The proposed hybrid-domain method produced quality reconstruction highly comparable to ESPIRiT with optimal manual masking. It involved no masking-related manual procedure and was tolerant of the actual division of null- and signal-subspace. Spatial regularization could be also readily incorporated to reduce noise amplification as in ESPIRiT.
We provide an efficient hybrid-domain reconstruction method using multi-channel SNMs that are calculated from coil calibration data. It eliminates the need for coil sensitivity masking and is relatively insensitive to subspace separation, therefore, presenting a robust parallel imaging reconstruction procedure in practice.

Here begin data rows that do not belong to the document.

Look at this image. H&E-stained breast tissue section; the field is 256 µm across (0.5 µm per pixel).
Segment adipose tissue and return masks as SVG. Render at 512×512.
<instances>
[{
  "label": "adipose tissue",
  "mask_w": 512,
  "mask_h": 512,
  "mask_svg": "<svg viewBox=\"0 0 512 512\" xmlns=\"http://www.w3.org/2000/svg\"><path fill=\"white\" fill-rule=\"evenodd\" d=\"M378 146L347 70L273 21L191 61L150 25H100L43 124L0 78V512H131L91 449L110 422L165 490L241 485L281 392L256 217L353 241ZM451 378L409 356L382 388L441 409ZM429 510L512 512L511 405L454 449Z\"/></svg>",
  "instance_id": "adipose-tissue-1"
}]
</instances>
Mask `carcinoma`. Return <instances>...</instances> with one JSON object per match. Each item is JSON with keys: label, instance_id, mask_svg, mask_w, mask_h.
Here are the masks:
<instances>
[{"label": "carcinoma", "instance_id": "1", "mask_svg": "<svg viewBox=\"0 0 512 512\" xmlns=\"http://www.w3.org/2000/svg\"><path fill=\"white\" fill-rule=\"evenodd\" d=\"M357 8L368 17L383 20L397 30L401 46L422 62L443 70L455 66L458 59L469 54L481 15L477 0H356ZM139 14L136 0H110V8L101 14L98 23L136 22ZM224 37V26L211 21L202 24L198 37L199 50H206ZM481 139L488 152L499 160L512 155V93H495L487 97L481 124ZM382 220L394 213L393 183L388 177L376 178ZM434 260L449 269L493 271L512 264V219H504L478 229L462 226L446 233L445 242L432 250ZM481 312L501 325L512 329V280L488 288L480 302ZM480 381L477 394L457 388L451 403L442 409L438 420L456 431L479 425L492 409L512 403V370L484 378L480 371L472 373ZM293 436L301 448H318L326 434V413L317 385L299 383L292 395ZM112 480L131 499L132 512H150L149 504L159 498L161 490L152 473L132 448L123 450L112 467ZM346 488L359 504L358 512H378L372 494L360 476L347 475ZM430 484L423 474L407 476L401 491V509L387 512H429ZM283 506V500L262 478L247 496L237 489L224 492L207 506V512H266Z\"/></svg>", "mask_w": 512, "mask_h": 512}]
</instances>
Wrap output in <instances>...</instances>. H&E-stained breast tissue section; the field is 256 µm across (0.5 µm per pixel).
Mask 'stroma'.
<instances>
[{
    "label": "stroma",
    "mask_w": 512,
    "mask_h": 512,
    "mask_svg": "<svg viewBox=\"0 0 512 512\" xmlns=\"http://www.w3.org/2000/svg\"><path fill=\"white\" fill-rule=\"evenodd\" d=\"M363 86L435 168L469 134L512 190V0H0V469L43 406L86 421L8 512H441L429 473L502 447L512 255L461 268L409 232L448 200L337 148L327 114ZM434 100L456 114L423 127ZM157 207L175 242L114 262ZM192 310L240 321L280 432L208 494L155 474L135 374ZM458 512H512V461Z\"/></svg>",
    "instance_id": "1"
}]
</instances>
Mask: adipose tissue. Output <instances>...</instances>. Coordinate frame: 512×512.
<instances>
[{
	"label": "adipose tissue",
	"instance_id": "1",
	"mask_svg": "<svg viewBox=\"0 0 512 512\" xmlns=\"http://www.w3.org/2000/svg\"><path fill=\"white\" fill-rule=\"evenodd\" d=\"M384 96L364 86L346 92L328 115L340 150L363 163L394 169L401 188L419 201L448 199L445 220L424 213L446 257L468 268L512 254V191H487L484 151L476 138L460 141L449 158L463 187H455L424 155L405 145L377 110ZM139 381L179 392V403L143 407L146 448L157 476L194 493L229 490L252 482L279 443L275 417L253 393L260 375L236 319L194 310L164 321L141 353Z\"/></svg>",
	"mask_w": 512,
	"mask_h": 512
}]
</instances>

开发一种使用空间置零图(SNM)的稳健并行成像重建方法。
使用零操作的并行重建(PRUNO)是一种 k 空间重建方法,其中使用校准矩阵的零子空间基导出 k 空间置零系统。ESPIRiT 重建通过利用信号子空间基与空间线圈灵敏度特性之间的线性关系扩展了 PRUNO 子空间概念,从而产生了一种混合域方法。然而,它需要经验特征值阈值来屏蔽线圈灵敏度信息,并且对信号和零子空间划分敏感。在这项研究中,我们结合了零子空间 PRUNO 和混合域 ESPIRiT 的概念,提供了一种更稳健的重建方法,该方法提取校准矩阵的零子空间基来计算图像域 SNM。通过求解由包含线圈灵敏度和有限图像支持信息的 SNM 形成的图像域置零系统来重建多通道图像,从而避免了与掩蔽相关的过程。该方法使用多通道 2D 脑和膝关节数据进行了评估,并与 ESPIRiT 进行了比较。
所提出的混合域方法产生的重建质量与 ESPIRiT 非常相似,具有最佳的手动掩蔽。它不涉及与掩蔽相关的手动过程,并且对零子空间和信号子空间的实际划分具有容忍性。像 ESPIRiT 一样,也可以很容易地合并空间正则化以减少噪声放大。
我们提供了一种使用从线圈校准数据计算得到的多通道 SNM 的高效混合域重建方法。它消除了对线圈灵敏度掩蔽的需求,并且对子空间分离相对不敏感,因此在实际中提供了一种稳健的并行成像重建过程。